Task directions:
In the data below, reproduce everything exactly except the images.
--
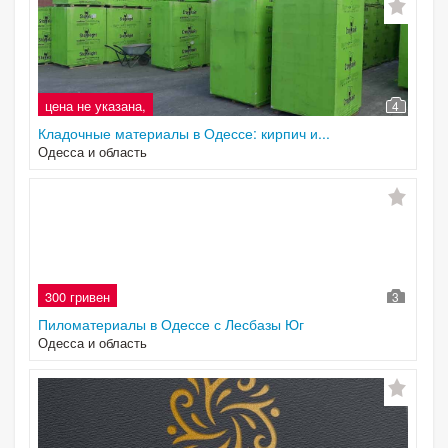
цена не указана,
4
Кладочные материалы в Одессе: кирпич и...
Одесса и область
300 гривен
3
Пиломатериалы в Одессе с Лесбазы Юг
Одесса и область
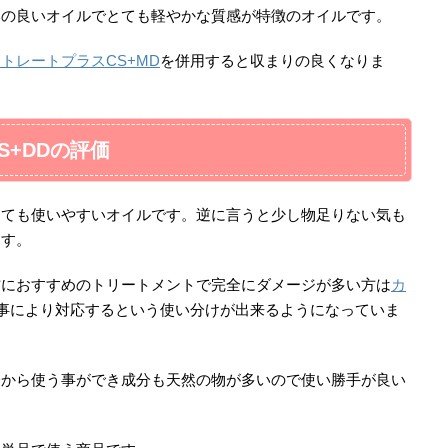
みの良いオイルでとても軽やかな質感が特徴のオイルです。
トレートプラスCS+MD
を併用すると収まりの良くなりま
+DDの評価
とても使いやすいオイルです。逆に言うと少し物足りない気も
ます。
方におすすめのトリートメントで完全にダメージが多い方は
カ
事により対応するという使い分けが出来るようになっていま
分から使う事ができ成分も天然の物が多いので使い勝手が良い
--
Response to this exercise:
цена не указана,
4
Кладочные материалы в Одессе: кирпич и...
Одесса и область
300 гривен
3
Пиломатериалы в Одессе с Лесбазы Юг
Одесса и область
みの良いオイルでとても軽やかな質感が特徴のオイルです。
トレートプラスCS+MD
を併用すると収まりの良くなりま
+DDの評価
とても使いやすいオイルです。逆に言うと少し物足りない気も
ます。
方におすすめのトリートメントで完全にダメージが多い方は
カ
事により対応するという使い分けが出来るようになっていま
分から使う事ができ成分も天然の物が多いので使い勝手が良い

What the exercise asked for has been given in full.